Several satellites are disrupted by Milky Way gravity, leaving stellar streams that trace the galactic halo.
Ultra-faint dwarfs are important because their visible stars move inside much larger dark-matter dominated systems.
Mathematical model
Galaxy, void, and universe-scale charts use explicit distance conversions and scale mappings. They are schematic maps whose coordinates come from light-year, parsec, AU, or kilometer values.
Distances shown in multiple units are converted from fixed constants, so scale labels are mathematically traceable.
Very large ranges may use a logarithmic or compressed map so nearby and distant objects can coexist. The compression is stated rather than hidden.
Void and shell comparisons use spherical approximations where appropriate. The page labels this as an approximation, not an observed boundary mesh.
Verification standard: the rendered object must be reproducible from stated equations, catalog parameters, or explicit geometric transforms. Visual reference images may inform presentation only; they are not the source of orbital positions, field vectors, accretion-disk gradients, timing, or engineering layout.

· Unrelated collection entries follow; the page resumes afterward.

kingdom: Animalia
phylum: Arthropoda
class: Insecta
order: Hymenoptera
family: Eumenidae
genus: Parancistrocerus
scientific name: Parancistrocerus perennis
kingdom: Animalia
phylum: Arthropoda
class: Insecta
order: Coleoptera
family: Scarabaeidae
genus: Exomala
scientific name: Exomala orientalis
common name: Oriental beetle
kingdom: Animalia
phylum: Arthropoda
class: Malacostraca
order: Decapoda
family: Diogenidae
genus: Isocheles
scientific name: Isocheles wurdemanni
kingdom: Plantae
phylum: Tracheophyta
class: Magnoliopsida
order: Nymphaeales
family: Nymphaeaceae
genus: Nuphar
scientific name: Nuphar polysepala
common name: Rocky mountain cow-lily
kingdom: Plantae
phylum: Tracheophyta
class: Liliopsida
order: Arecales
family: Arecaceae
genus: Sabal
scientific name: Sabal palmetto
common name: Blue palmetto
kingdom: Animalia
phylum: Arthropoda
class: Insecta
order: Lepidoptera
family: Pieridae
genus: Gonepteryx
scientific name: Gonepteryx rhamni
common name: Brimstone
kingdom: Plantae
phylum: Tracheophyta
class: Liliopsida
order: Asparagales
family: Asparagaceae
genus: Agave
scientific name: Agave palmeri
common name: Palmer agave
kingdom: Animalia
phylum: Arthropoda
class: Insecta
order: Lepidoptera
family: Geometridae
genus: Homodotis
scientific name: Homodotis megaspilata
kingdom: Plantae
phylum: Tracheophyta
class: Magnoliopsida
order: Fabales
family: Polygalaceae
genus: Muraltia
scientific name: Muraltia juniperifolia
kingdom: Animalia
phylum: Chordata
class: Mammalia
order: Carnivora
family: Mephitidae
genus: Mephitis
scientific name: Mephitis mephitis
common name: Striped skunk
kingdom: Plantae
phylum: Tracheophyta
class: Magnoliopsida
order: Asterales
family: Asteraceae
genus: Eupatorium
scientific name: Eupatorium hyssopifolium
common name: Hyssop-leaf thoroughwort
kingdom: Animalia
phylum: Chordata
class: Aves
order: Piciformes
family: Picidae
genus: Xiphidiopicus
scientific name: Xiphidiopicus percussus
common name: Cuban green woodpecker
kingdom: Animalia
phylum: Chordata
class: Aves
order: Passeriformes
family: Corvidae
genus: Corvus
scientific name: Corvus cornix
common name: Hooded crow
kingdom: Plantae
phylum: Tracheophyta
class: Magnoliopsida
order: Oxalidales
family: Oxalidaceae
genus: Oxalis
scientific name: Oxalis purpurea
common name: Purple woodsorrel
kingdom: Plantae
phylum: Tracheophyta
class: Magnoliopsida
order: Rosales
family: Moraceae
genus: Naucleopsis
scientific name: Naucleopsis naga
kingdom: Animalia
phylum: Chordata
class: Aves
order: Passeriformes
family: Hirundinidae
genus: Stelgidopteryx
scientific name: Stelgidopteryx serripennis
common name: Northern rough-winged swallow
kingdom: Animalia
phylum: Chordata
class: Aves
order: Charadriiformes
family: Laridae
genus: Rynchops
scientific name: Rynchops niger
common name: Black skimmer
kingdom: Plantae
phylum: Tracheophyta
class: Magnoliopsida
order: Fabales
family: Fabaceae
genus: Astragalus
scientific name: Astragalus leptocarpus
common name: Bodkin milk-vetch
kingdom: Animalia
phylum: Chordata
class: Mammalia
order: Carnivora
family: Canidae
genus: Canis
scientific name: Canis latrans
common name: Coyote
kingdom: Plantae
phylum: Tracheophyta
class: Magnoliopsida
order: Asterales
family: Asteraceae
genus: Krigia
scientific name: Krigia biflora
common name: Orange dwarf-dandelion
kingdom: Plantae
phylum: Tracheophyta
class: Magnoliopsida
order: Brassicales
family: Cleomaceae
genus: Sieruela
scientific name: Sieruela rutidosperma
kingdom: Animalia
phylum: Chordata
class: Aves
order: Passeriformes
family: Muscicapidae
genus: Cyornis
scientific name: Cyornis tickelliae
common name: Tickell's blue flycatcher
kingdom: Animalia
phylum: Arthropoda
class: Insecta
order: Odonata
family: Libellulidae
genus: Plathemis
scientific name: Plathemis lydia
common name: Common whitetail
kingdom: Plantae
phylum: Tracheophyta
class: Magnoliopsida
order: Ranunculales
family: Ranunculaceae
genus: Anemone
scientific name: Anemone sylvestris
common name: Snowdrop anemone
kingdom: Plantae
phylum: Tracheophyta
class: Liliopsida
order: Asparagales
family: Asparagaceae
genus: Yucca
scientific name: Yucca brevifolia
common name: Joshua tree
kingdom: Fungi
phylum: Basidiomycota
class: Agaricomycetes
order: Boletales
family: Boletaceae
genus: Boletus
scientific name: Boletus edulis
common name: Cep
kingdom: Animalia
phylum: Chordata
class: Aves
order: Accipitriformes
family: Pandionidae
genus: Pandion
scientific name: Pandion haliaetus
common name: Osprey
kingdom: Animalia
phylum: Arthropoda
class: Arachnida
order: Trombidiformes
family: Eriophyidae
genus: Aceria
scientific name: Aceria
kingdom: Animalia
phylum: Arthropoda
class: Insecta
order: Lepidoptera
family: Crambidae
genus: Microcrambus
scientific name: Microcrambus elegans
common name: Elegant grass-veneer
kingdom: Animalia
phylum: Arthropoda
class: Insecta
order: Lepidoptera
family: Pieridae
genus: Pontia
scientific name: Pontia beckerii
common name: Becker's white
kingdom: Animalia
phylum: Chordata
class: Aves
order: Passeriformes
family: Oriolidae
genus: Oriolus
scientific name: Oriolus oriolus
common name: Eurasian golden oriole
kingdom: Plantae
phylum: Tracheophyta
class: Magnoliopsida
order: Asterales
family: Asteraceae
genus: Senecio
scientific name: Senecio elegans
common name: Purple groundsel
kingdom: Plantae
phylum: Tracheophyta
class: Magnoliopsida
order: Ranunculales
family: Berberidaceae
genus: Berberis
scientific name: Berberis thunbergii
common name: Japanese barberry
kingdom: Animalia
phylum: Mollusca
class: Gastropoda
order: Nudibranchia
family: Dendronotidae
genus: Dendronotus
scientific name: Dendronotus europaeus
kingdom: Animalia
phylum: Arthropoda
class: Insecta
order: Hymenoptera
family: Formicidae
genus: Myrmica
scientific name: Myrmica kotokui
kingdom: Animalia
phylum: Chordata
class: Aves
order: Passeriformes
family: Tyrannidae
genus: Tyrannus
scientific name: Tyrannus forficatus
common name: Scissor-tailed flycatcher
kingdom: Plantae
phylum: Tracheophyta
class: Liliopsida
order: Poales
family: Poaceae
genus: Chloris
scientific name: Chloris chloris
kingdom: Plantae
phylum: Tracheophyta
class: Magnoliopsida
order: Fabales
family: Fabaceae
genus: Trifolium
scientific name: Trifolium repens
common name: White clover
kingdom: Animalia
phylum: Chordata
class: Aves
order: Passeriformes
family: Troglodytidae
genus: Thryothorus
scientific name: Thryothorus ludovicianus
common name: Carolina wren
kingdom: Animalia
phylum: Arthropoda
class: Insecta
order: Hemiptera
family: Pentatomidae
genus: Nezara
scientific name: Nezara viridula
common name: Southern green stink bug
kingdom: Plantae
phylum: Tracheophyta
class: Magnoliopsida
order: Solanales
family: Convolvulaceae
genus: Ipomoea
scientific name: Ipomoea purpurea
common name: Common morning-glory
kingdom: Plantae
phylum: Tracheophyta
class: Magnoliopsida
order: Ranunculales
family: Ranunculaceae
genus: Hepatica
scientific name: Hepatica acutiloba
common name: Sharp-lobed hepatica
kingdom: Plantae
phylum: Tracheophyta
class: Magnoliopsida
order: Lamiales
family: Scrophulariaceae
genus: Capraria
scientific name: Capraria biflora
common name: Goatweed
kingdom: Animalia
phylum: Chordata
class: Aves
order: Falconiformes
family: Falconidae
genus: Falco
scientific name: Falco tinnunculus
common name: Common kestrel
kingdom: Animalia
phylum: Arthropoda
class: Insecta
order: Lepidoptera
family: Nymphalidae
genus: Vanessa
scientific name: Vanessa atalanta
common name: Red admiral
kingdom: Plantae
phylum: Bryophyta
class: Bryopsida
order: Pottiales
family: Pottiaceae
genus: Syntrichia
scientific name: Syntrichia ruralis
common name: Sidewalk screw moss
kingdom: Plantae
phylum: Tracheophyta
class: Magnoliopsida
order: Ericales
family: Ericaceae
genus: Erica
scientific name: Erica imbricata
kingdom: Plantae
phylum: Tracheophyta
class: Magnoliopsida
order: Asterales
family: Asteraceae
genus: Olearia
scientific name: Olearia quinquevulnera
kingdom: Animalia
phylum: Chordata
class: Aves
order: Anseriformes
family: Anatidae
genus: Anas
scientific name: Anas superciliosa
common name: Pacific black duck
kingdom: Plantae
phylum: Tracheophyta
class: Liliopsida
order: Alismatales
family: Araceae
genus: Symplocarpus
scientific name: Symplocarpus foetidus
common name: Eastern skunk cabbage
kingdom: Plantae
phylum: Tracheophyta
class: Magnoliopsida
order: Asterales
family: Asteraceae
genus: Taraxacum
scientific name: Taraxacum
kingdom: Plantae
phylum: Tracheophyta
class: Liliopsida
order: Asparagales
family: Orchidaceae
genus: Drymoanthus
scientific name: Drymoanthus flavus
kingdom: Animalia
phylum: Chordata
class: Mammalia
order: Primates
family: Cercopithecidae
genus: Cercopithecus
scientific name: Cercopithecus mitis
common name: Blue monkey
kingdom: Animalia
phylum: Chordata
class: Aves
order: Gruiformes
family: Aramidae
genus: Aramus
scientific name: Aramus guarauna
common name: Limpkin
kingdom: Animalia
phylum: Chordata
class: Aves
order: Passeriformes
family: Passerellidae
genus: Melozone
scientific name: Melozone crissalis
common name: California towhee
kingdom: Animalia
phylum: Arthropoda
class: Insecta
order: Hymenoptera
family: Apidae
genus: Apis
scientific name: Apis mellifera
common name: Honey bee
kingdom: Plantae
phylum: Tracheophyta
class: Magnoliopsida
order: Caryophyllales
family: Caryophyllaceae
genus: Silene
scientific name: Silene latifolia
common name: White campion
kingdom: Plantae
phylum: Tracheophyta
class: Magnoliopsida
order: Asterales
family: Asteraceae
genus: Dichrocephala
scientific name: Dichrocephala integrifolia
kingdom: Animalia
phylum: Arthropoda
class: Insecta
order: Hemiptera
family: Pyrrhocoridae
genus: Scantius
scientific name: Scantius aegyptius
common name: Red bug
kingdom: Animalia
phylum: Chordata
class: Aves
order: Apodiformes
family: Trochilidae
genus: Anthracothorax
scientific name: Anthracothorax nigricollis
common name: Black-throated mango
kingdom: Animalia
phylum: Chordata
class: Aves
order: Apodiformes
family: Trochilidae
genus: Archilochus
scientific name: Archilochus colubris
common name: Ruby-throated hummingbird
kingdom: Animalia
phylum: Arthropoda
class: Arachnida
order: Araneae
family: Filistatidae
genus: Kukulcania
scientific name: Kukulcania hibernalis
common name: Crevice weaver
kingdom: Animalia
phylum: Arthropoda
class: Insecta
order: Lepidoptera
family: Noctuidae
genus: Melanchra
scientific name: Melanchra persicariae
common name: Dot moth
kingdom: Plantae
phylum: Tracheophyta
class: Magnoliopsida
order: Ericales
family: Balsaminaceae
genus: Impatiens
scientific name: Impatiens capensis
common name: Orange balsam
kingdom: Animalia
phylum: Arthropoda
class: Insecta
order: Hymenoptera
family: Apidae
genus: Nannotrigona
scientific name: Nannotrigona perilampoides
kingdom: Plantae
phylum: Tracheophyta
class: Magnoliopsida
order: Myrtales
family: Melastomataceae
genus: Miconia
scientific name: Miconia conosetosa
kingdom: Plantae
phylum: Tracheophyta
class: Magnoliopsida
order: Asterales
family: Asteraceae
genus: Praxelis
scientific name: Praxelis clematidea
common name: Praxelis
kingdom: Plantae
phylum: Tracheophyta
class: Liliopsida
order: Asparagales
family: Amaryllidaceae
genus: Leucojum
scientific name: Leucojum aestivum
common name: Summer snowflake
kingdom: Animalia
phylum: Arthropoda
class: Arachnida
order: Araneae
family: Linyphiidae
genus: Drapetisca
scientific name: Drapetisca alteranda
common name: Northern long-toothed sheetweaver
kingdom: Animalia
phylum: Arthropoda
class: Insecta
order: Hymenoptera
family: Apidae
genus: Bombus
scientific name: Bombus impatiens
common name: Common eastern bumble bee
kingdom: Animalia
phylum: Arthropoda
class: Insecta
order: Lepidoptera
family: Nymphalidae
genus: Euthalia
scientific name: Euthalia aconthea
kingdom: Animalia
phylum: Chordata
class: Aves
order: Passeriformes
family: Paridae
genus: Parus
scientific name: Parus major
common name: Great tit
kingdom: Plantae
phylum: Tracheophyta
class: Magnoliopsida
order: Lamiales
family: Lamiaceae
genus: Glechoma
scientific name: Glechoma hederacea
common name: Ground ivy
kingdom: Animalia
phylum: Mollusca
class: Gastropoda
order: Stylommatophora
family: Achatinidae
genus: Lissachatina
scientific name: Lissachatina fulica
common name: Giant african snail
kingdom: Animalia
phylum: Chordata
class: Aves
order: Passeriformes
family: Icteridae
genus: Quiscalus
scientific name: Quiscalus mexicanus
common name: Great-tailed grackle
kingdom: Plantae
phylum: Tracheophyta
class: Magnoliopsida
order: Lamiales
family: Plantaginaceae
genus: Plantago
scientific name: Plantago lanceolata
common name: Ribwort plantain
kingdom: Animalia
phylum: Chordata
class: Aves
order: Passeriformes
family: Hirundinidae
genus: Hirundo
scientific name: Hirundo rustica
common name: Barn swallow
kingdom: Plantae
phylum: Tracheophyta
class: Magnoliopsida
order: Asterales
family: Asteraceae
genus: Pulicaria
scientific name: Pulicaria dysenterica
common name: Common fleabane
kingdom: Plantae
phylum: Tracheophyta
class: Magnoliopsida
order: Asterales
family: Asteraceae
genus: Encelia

Limitations: browser scenes may use bounded scale, compressed distances, simplified two-body dynamics, schematic transfer curves, or educational approximations where full numerical ephemerides, CFD, finite-element models, or general-relativistic ray tracing are outside the page scope. Those simplifications are part of the model contract, not hidden image-based construction.